In our test app, Daily Mix is actually six playlists, each of which skillfully groups songs of similar genre (e.g. classical) or atmosphere. Spotify’s description: “Whether you’re in the mood for dancing to upbeat tunes or relaxing with mellow hits, just select your mix and enjoy your most loved familiar tracks with new music peppered in.”
Discovery and Retention
With this clever and, to our ears, effective new product, Spotify is executing on multiple key tactics. Retention and listening time are two of them. Spotify has more monthly users than Pandora, but Pandora is winning the listening hours competition. Daily Mix erases a potential drop-off moment when a playlist ends, by making an endless personalized listening experience.
Daily Mix is also about music discovery, honed differently from Discover Weekly (which is obviously intended as a discovery feature) and Release Radar. The 30-track Discover Weekly is completely new music to the listener, making it adventurous. There’s a thrill in that, but it also requires work to explore and save its gems before the weekly list is replaced. Anecdotally, we have heard that some early adopters have drifted away from Discover Weekly. The 20-track weekly Release Radar is even more adventure-seeking, presenting new tracks that have some relationship with listening taste — in our experience, the selections are more far-flung.
Daily Mix offers a gentle suggestion of music the user hasn’t listened to, closely tied to taste, in a radio-like stream that keeps you hooked with familiar faves.

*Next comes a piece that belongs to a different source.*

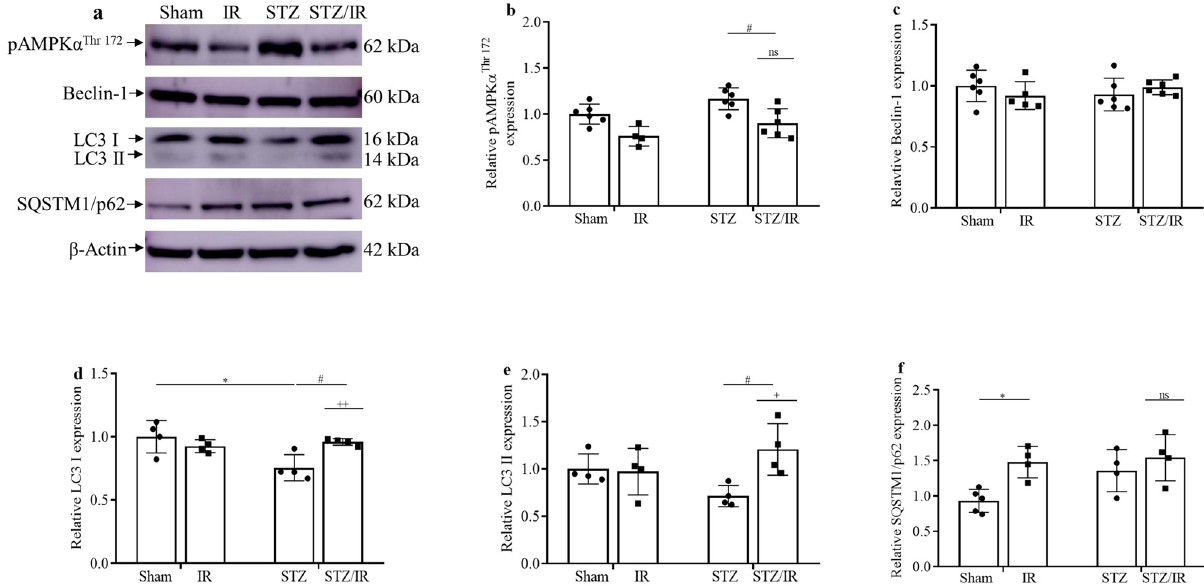
Figure 4. Effect of renal ischemia/reperfusion in vehicle- and STZ-treated mice on the protein expression ( a ) of phosphorylated AMPKα Thr 172 ( b ), beclin-1 ( c ), LC3 I ( d ), LC3 II ( e ), and SQSTM1/p62 ( f ). + p < 0.05, ++ p < 0.01 for the interaction between diabetes and renal IR (STZ/IR), as indicated by two-way ANOVA (Supplementary Table S2). The Bonferroni post hoc test was also performed: *p < 0.05 vs sham group; # p < 0.05 vs STZ group. The values are the mean ± SD (n = 4–6). The samples were obtained from the same experiment, and the blots were processed in parallel. Sham sham-operated, IR ischemia/reperfusion, STZ streptozotocin, STZ/IR streptozotocin/ischemia/reperfusion, ns nonsignificant. β-actin: positive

And it’ll keep feeding that blend all day. (Heavy Spotify users get the best experience, as the algorithm has more to work with. New users must build up two weeks of listening before receiving Daily Mix.)
Doubling Down on Data
The data vs. human argument has never been more interesting in music curation. Spotify, which acquired Seed Scientific last year and The Echo Nest before that, is a data champion. A human element is mixed in when Spotify’s algorithm links up users with similar taste. But the “human argument” is exemplified by Apple Music’s emphasis on expert tastemakers creating distinct playlist experiences. Slacker Radio also highlights known personalities creating music programs. Pandora, for its part, was founded as a data company, and its core technology achievement, the Music Genome, powers Pandora Radio.
There’s no right or wrong to data vs. human. With Daily Mix, Spotify drills its data flag deeper into the ground with a product that is constantly refreshed (unlike the weekly refreshes of Discover Weekly and Release Radar), continually refined by recent behavior in the app, and never-ending. The feature is presented prominently, as a stand-alone item in Your Library — not as a playlist lumped in with user-built playlists, as Discover Weekly and Release Radar both are.
Daily Mix is a strong feature, musically and strategically, and is positioned to get attention.